• **Work required**
The answer must consist of each line below that contains the string "costly".

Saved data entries
BEGIN

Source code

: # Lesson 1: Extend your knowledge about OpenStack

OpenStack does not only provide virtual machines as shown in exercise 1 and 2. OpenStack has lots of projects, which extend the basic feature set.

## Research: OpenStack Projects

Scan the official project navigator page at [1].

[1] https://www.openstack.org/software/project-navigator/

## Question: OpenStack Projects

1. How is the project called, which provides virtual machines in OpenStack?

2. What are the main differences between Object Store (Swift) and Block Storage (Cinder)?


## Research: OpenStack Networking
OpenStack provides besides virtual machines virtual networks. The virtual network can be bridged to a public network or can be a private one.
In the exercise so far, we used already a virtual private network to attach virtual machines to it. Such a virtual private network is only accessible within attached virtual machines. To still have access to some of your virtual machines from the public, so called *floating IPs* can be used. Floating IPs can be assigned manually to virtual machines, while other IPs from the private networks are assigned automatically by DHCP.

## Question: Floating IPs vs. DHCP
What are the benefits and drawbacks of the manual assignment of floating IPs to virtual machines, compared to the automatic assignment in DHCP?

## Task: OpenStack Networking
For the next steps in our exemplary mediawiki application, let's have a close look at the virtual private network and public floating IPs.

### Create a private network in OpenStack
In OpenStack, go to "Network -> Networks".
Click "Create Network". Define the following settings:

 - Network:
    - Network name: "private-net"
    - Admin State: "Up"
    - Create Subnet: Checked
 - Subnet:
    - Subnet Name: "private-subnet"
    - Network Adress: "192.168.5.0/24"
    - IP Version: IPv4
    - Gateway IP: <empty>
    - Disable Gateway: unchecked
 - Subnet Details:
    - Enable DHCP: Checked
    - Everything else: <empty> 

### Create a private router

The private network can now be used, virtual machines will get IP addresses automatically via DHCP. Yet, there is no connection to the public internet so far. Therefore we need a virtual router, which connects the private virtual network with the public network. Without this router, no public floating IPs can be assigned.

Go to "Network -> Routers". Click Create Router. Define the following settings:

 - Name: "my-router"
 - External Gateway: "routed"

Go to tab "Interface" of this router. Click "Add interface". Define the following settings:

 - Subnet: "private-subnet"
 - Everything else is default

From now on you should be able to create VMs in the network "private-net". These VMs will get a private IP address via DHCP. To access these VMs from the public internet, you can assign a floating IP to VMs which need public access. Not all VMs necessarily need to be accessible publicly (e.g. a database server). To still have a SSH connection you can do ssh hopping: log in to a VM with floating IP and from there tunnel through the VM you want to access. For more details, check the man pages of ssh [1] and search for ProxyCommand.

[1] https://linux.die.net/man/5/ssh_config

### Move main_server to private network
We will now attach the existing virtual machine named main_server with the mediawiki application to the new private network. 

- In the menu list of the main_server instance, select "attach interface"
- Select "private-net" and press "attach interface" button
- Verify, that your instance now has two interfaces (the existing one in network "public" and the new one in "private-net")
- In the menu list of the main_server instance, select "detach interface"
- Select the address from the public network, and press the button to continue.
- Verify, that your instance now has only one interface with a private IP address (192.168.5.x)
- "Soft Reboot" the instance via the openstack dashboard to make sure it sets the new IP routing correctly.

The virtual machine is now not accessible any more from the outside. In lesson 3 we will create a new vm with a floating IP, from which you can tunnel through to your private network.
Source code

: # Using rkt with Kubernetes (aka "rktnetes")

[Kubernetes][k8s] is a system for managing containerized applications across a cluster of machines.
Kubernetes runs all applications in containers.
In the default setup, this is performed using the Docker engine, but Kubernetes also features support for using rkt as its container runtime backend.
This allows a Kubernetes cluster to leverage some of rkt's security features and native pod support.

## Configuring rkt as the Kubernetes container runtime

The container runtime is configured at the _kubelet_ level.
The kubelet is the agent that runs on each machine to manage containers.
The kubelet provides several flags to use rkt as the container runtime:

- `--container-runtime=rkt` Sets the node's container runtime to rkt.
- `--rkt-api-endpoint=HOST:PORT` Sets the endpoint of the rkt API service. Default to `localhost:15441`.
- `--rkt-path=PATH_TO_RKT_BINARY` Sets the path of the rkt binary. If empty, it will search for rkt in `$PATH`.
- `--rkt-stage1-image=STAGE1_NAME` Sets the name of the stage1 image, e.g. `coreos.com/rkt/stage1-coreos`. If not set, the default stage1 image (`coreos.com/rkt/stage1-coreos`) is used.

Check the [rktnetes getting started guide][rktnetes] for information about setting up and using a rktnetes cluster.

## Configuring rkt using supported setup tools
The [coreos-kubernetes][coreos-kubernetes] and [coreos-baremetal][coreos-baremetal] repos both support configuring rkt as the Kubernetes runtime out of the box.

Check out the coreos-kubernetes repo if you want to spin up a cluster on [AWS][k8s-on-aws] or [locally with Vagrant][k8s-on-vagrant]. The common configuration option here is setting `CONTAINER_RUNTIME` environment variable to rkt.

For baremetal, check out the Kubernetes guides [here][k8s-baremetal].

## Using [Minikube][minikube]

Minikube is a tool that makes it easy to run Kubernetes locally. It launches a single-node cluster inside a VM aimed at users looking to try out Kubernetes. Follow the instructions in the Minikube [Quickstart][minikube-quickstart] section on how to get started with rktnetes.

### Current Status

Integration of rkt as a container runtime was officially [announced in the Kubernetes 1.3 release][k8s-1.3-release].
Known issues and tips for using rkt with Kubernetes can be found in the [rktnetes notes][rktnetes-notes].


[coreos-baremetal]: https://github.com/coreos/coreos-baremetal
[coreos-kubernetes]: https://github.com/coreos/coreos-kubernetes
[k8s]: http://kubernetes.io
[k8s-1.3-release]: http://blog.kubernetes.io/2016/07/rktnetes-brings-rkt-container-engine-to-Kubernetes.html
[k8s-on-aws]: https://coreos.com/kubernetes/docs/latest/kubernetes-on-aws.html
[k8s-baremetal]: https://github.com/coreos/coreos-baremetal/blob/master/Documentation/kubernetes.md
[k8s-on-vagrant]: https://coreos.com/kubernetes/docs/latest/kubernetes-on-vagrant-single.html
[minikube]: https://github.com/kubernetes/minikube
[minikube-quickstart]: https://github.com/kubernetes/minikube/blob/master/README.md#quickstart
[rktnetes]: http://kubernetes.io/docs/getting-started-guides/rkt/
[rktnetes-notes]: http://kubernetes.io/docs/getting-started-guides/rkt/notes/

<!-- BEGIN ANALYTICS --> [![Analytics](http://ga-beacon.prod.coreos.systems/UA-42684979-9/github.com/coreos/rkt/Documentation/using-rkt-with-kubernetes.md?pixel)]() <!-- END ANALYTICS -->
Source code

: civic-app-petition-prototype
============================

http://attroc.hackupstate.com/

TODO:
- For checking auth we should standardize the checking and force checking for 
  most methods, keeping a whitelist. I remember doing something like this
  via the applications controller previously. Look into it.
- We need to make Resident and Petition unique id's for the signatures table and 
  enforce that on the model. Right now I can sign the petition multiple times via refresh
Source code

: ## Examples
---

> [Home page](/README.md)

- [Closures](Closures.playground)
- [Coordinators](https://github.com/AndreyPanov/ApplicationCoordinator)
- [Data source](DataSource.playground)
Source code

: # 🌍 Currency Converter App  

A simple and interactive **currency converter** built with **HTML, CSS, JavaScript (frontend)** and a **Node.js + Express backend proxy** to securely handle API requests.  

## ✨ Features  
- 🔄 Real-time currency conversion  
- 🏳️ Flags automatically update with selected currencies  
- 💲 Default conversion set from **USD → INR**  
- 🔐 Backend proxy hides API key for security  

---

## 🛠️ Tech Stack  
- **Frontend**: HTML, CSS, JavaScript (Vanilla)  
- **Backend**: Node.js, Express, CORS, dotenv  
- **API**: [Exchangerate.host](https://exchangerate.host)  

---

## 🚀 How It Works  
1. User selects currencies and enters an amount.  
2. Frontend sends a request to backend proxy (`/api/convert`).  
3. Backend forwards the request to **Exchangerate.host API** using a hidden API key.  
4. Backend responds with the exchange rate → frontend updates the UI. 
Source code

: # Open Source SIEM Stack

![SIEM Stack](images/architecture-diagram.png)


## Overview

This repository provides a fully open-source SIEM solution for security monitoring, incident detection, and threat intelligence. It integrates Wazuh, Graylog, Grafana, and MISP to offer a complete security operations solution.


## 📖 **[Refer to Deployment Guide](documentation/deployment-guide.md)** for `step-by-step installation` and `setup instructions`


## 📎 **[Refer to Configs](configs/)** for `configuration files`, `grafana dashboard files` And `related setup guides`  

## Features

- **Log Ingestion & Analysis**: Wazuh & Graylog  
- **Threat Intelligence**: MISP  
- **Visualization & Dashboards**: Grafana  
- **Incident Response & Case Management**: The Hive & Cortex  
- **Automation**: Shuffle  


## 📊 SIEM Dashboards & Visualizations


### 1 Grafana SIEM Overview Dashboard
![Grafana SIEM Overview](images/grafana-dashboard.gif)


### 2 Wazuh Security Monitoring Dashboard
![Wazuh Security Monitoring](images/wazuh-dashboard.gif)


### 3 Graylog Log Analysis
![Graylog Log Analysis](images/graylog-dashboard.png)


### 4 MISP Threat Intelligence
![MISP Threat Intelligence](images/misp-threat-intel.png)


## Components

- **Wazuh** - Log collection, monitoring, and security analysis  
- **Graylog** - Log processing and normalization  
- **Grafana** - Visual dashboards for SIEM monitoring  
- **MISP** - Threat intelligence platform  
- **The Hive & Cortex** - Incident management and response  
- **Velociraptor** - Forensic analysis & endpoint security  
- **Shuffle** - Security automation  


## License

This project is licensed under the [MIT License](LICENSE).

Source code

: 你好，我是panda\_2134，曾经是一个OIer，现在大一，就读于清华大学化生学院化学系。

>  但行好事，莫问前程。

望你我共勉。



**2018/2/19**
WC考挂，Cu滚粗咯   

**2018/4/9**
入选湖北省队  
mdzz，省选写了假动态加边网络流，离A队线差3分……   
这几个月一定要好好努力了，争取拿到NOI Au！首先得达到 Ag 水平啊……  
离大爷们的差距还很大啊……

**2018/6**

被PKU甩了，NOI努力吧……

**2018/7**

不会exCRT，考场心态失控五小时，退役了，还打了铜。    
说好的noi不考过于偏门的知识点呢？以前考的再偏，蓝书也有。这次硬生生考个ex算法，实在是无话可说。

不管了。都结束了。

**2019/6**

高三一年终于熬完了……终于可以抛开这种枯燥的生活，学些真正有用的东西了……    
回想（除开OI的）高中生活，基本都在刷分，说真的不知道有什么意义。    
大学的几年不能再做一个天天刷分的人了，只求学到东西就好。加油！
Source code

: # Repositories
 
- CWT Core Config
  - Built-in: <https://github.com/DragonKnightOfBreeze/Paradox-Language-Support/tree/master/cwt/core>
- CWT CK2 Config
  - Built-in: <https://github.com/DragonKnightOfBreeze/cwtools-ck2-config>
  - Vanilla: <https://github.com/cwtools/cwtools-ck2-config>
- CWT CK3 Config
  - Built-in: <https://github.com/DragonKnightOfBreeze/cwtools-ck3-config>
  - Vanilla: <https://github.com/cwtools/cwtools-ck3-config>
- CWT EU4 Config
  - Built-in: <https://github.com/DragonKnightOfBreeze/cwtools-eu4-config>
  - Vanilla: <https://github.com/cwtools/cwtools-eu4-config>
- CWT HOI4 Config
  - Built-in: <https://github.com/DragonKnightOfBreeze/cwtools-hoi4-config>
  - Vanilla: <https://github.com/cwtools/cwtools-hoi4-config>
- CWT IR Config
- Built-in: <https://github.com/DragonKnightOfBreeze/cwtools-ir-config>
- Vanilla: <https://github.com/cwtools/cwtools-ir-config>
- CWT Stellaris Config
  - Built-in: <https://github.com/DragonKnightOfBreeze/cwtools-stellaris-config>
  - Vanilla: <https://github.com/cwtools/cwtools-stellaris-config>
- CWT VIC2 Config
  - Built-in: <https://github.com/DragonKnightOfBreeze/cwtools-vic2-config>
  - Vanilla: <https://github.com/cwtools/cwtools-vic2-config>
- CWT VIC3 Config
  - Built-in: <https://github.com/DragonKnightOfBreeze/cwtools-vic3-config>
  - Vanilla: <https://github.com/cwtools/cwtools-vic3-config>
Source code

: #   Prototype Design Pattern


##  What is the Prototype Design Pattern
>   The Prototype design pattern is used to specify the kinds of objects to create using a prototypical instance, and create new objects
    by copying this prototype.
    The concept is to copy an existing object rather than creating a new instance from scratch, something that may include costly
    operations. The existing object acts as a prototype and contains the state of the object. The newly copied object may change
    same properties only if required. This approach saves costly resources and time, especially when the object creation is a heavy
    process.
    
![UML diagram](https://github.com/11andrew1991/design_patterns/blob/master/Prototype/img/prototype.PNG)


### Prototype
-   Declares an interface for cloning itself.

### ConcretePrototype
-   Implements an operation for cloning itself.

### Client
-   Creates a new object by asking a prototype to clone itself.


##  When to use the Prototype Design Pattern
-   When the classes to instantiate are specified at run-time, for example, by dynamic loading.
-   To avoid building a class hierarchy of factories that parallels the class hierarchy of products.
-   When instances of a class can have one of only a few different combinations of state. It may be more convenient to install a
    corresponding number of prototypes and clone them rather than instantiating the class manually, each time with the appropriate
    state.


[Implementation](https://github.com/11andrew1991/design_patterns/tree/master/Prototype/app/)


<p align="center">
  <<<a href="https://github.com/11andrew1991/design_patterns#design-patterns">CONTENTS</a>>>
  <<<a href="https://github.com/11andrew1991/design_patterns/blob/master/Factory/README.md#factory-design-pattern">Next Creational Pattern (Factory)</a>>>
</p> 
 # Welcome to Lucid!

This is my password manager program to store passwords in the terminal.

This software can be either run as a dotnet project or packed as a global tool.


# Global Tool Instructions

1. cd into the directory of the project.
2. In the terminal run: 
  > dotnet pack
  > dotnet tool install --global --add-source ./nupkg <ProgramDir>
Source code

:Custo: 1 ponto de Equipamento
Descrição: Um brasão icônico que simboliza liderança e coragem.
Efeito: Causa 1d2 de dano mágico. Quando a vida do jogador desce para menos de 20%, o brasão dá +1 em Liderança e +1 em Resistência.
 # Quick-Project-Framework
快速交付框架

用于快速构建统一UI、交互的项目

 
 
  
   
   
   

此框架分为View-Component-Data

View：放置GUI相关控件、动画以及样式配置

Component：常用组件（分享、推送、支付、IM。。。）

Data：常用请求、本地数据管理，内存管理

END

• **Response**
    The concept is to copy an existing object rather than creating a new instance from scratch, something that may include costly
    same properties only if required. This approach saves costly resources and time, especially when the object creation is a heavy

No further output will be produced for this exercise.